Feb 5, 2019

L-serine serine-dipity

Label: L-Serine serindipity?

TL;DR

Aging brains always get worse, and they get worse faster if we don’t take action. Ever since I read “The Brain that Changes Itself”, I’ve been taking action.
L-serine is an inexpensive FDA approved food supplement that may have neuroprotective effects for normal aging and people at risk for Alzheimer’s. It’s currently in Phase II clinical trial due to complete in August. But why wait? You can get it on Amazon in bulk.
Dale Bredesen, MD is a researcher with 224 peer-reviewed papers on PubMed and book called “The End Of Alzheimer’s” and a website that provides a program for assessing and improving cognitive health—including but not limited to Alzheimer’s. He claims that he has reversed Alzheimer’s and other forms of cognitive decline in many patients. Maybe he has.
As aging changes my brain in unavoidable ways, I check my cognitive ability with interest. Hey, I can’t remember that name. I think. How interesting! I wonder how I can get it back. Whenever I forget something, I see it as an opportunity to learn something about my brain.
Bobbi, on the other hand, checks hers with worry approaching terror. Her Dad died (younger than she now is) with advanced Alzheimer’s disease. Seeing him was somewhere between tragic and horrific. Closer to horrific, actually.
Out of general fascination with all things science and to make sure that we both are doing the best we can reasonably do to protect our brains I dive into the literature on cognitive health periodically.

The state of the literature

ALS (Lou Gehrig’s disease) is a neurodegenerative disease. It’s not Alzheimer’s, but it’s mentioned in the same breath in lots of research
Here’s an article from Brain Chemistry Labs that makes the connection:
Neurodegenerative diseases all share a common problem, proteins accumulate in the brain. We have found that an environmental neurotoxin can trigger two kinds of protein build up known as brain tangles and amyloid plaques.
So what can be done about it?
The Institute for Ethnomedicine discovered the dietary amino acid L-serine as a possible new ALS drug through careful studies of the mechanisms of protein misfolding
The principal researcher at the Institute is Paul Cox. This long, long article in Fortune details his research. Well worth the read:
Here’s what we now think is astonishing about ­L-serine,” Cox said. “It appears to be neuroprotective against all possible protein misfolding.
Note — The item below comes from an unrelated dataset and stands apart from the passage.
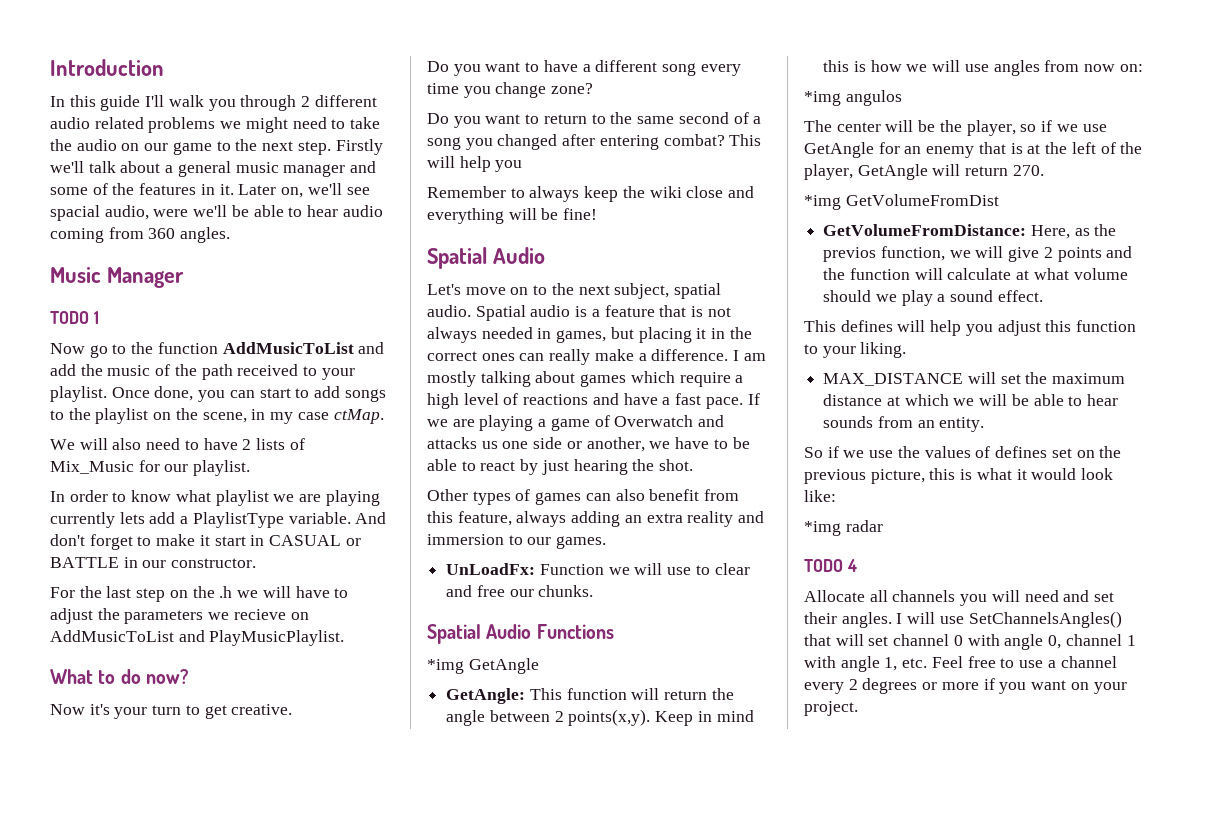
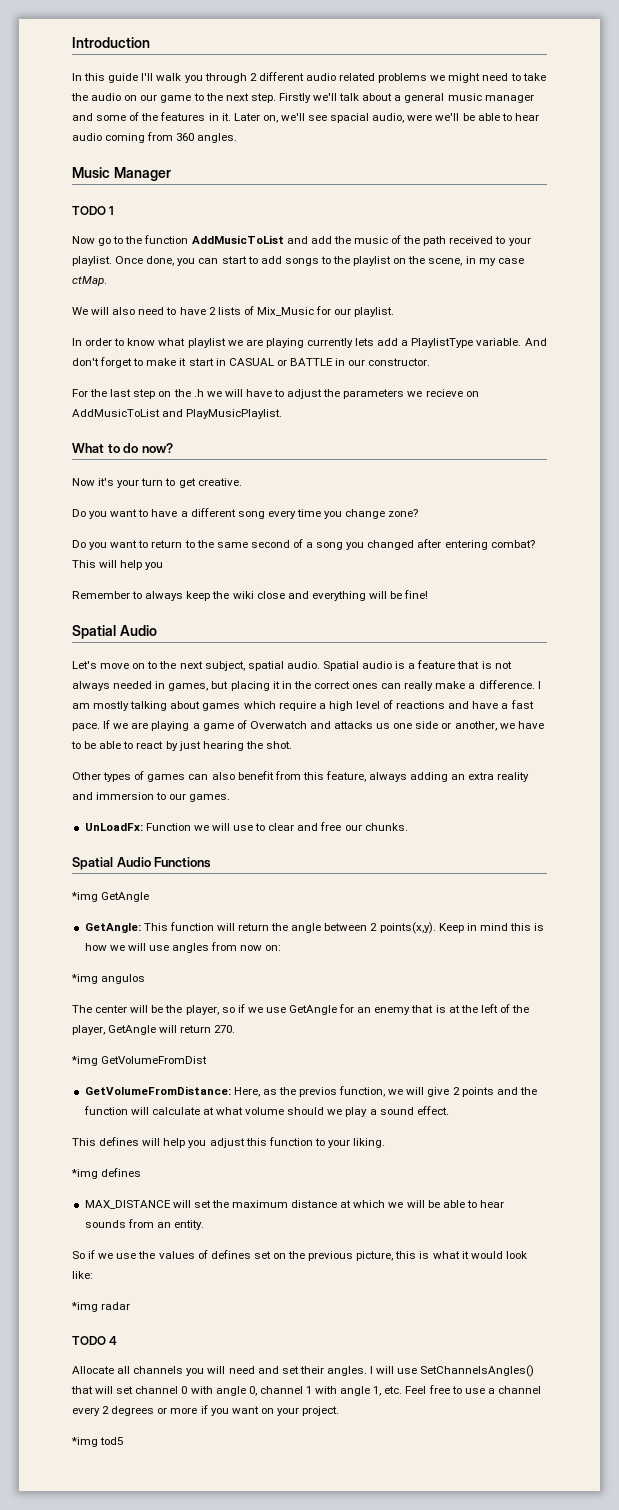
(907, 350) none -> [71,1168,142,1179] // *img defines
(858, 708) none -> [71,1437,124,1447] // *img tod5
It basically turns on a system in our brains that looks for unfolded proteins and is quickly poised to act on them.”
They have mouse models, in vitro experiments to support their research. Ethnological investigation of the Ogimi, a group on the island of Okinawa backs the hypothesis. The Ogimi are extraordinary long-lived people who don’t seem to suffer much cognitive decline.
This peer reviewed paper summarizes some of their research.
Our hypothesis that the high l-serine content of the Ogimi diet is related to the paucity of tangle diseases among villagers is buttressed by in vivo results with non-human primates where dietary l-serine slowed development of neurofibrillary tangles and β-amyloid plaques by up to 85% and a human clinical trial finding that l-serine at 15 grams/day twice daily slows functional decline in ALS patients. Analysis of the Ogimi diet suggests that l-serine should be evaluated for therapeutic potential as a neuroprotective agent.
This article in Pharmacy Times summarizes research findings, and points to a Phase I trial to assess safety. The trial demonstrated safety (and also reported significant improvements in the people with ALS.
Astrocytes in the human body produce L-serine, and the average American diet consists of about 3.5 grams of L-serine a day. The FDA states L-serine is generally regarded as safe, as long as it consists of no more than 8.4% of total protein in the diet (CFR Title 21 Section 17.320.18). A 6-month phase I randomized double-blind (pharmacist unblinded) trial was conducted to assess safety of doses 0.5, 2.5, 7.5, and 15g twice a day.
There’s now a Phase II trial in progress, due to report in August.
15 grams of L-Serine (15 gummies containing 1g of L-serine) orally twice daily for 246 days
So Bobbi and I are doing our own non-double-blinded non-placebo-controlled study of l-serine. I ordered 500 g from Amazon, and we’re each taking 15 g twice a day.
I’m not a person who goes for vitamin and food fads, but the research here seems solid and promising, and what the hell else are we going to do with our money?